BEGIN DATA FOR THIS TASK
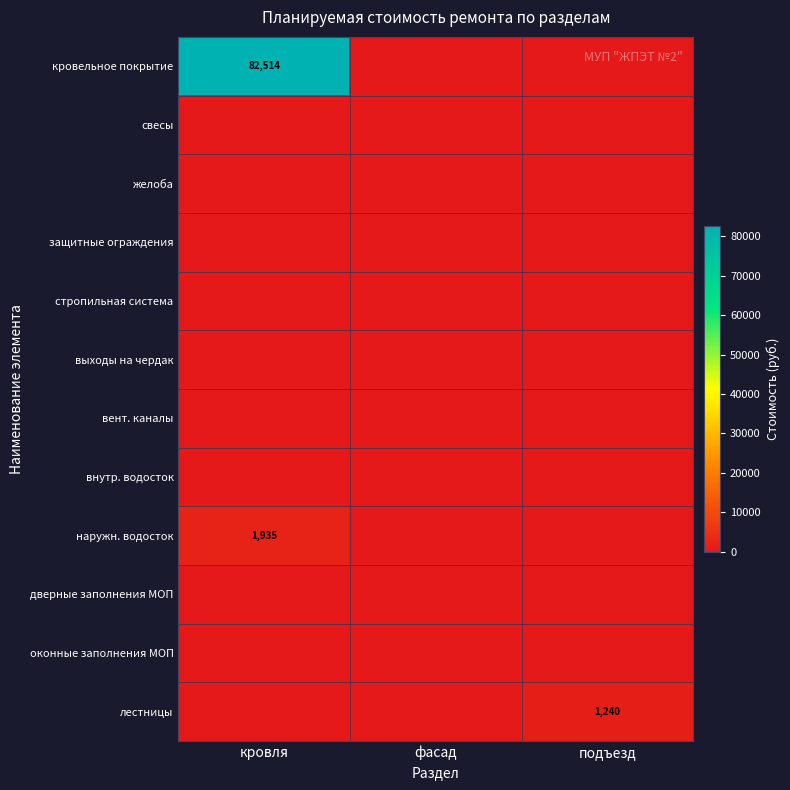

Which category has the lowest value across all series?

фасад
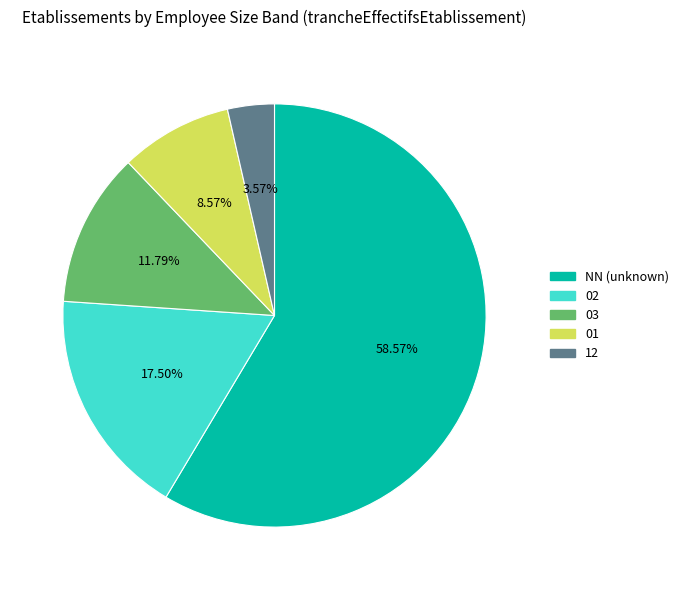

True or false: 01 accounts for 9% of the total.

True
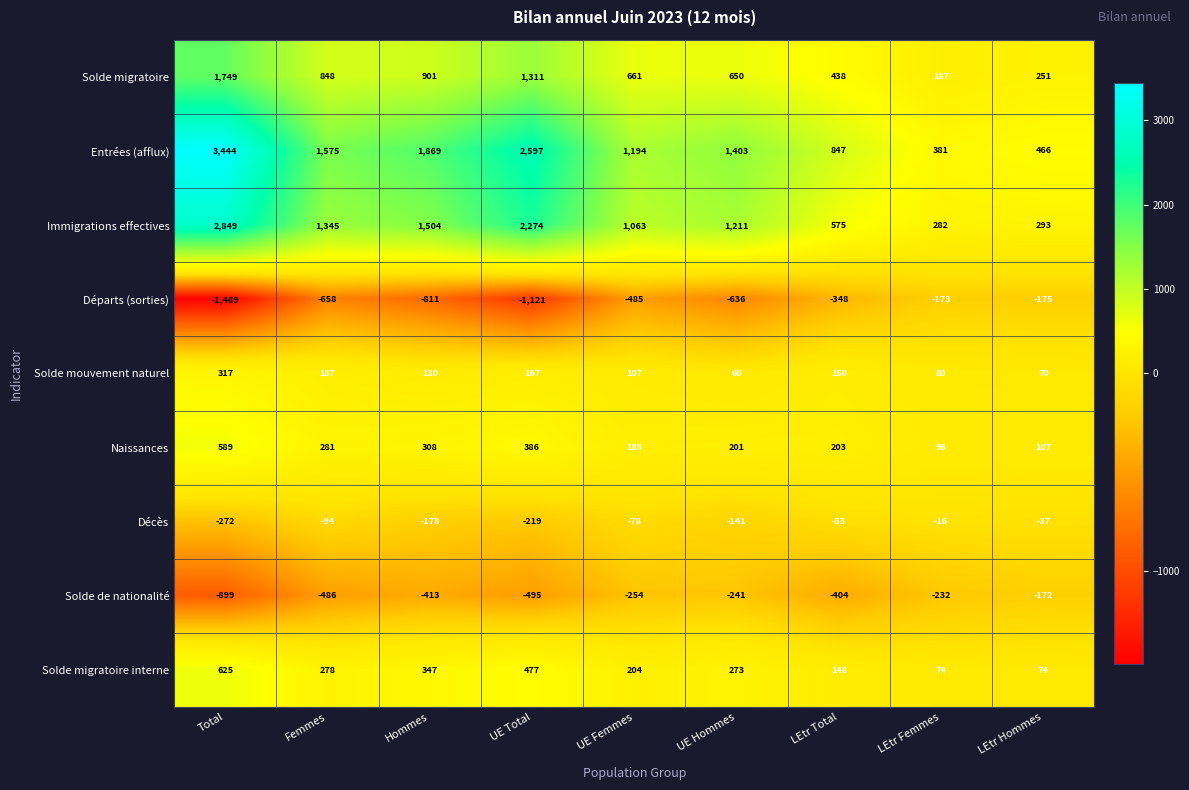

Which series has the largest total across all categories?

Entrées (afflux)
END DATA FOR THIS TASK
BEGIN DATA FOR THIS TASK
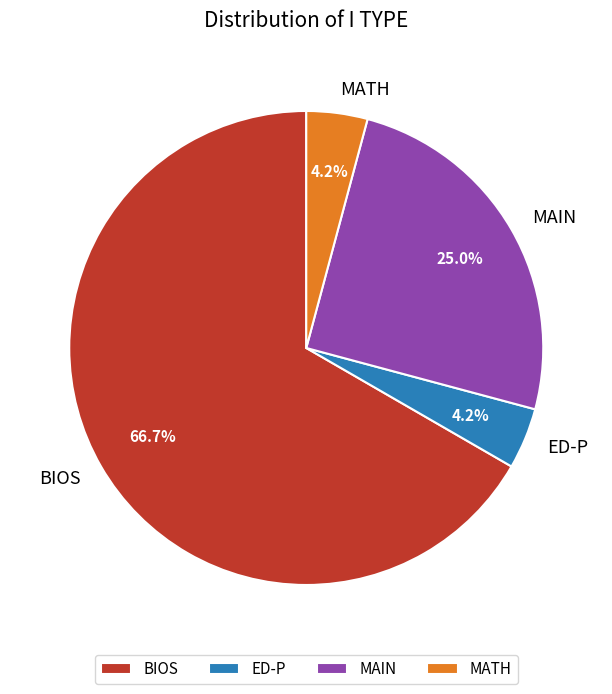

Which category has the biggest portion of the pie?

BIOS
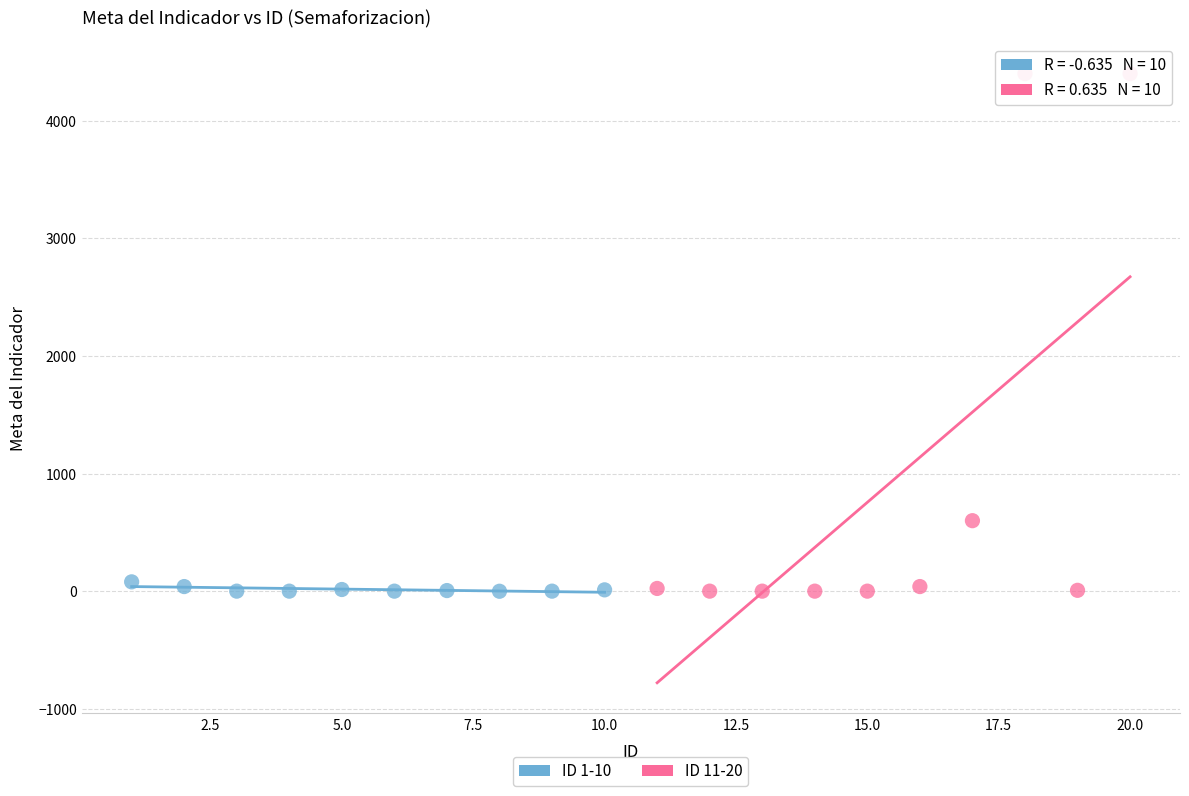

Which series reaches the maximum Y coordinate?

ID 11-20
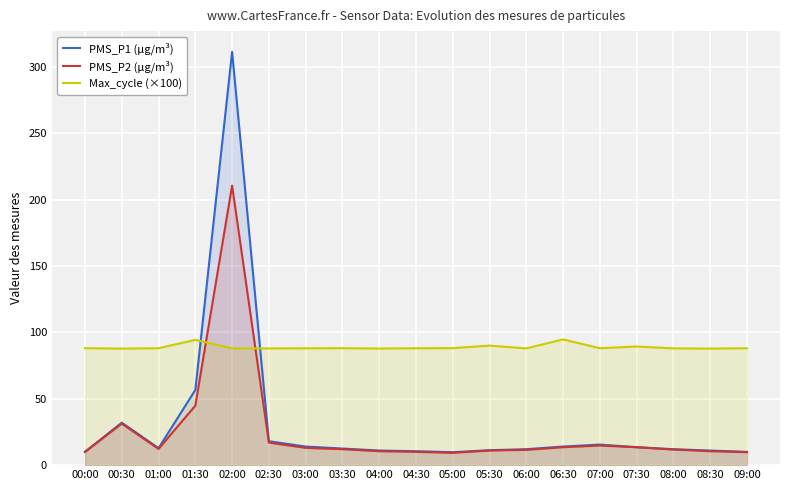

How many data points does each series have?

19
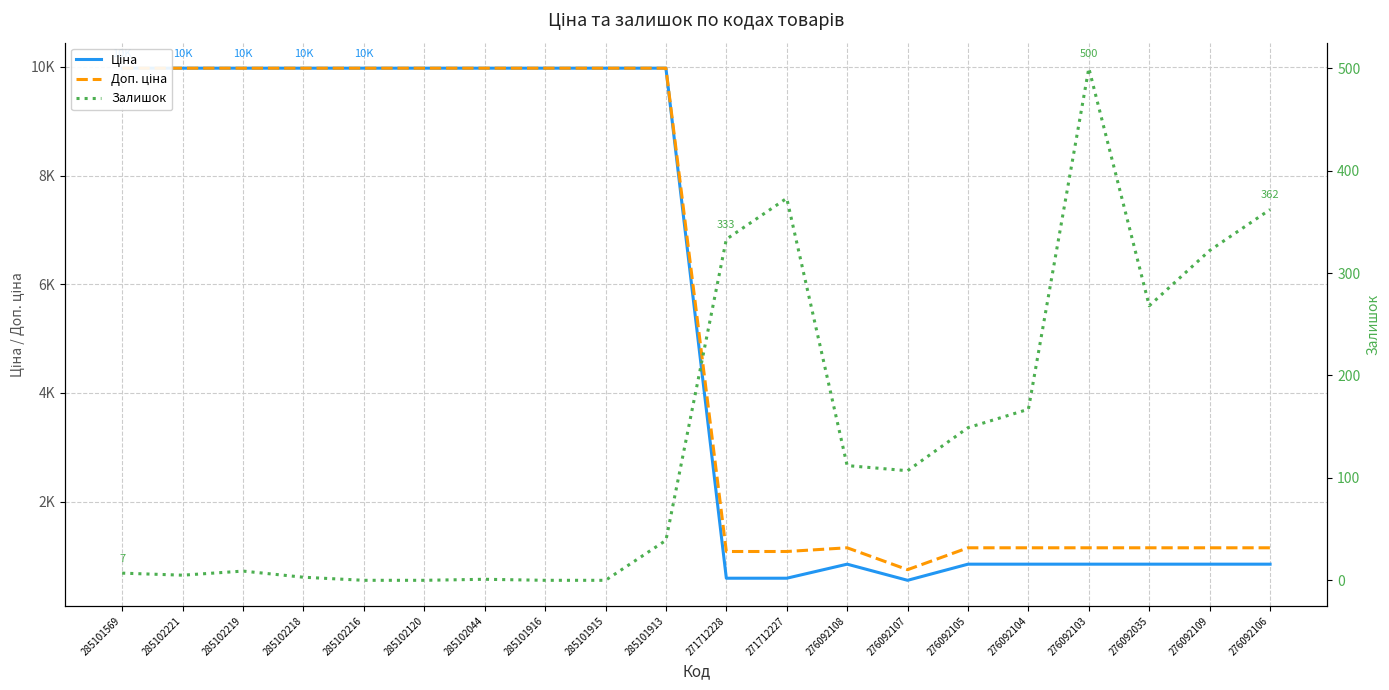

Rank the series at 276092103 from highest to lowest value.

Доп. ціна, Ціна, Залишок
END DATA FOR THIS TASK
BEGIN DATA FOR THIS TASK
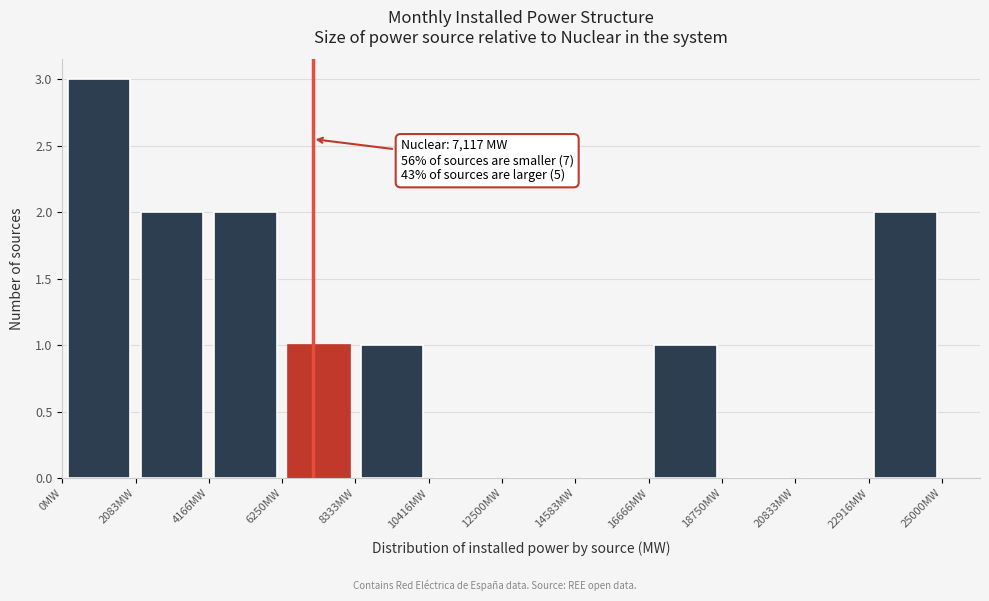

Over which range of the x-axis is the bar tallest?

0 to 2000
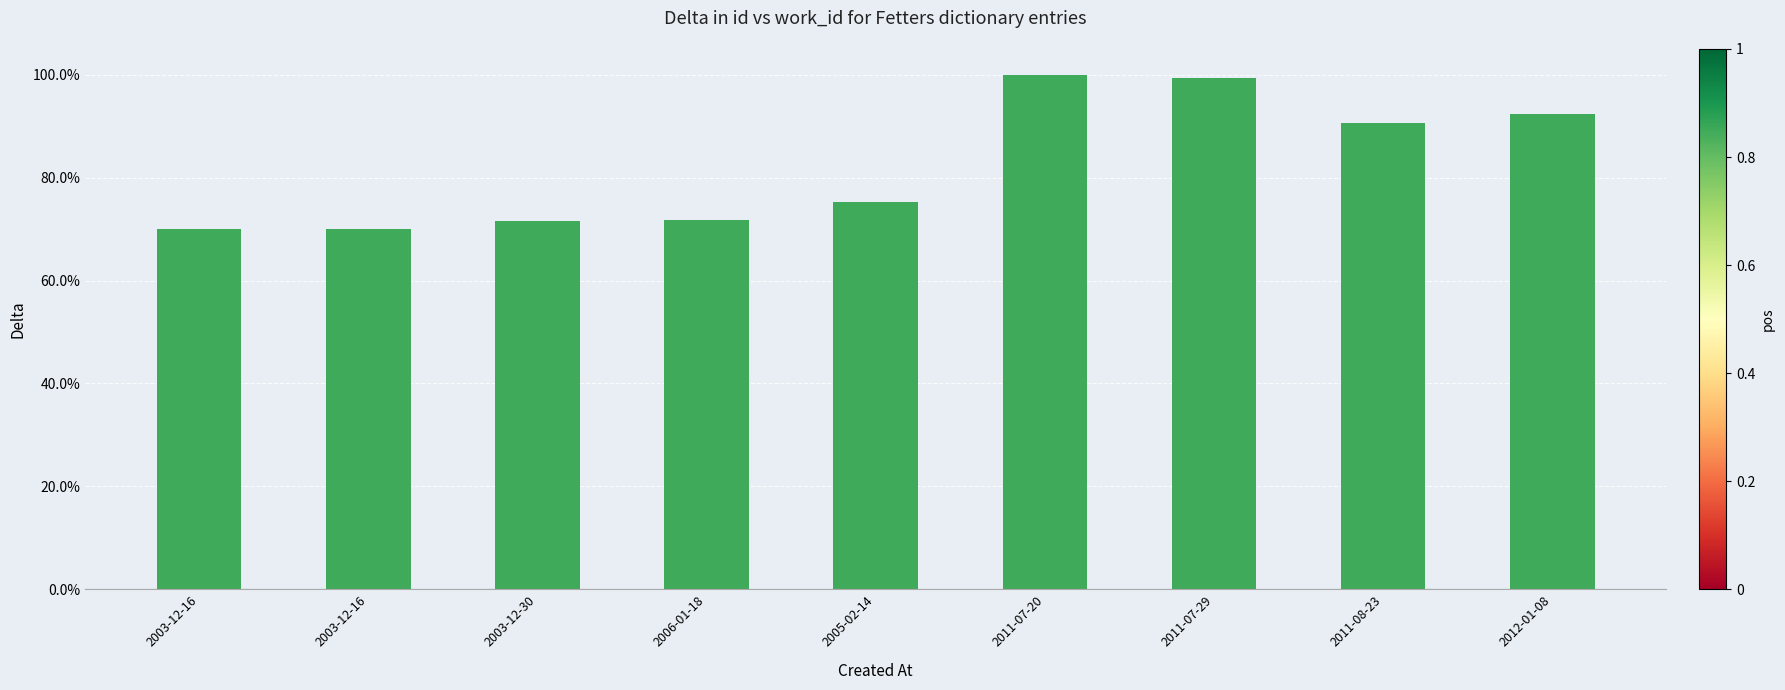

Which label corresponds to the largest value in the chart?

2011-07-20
END DATA FOR THIS TASK
» **WHAT THIS TASK INVOLVES**
Can you write out again every row from the line with "Which category has the lowest" through the line with "Which series has", including both, and leave out the pictures?

» **ANSWER SECTION**
Which category has the lowest value across all series?

фасад

True or false: 01 accounts for 9% of the total.

True

Which series has the largest total across all categories?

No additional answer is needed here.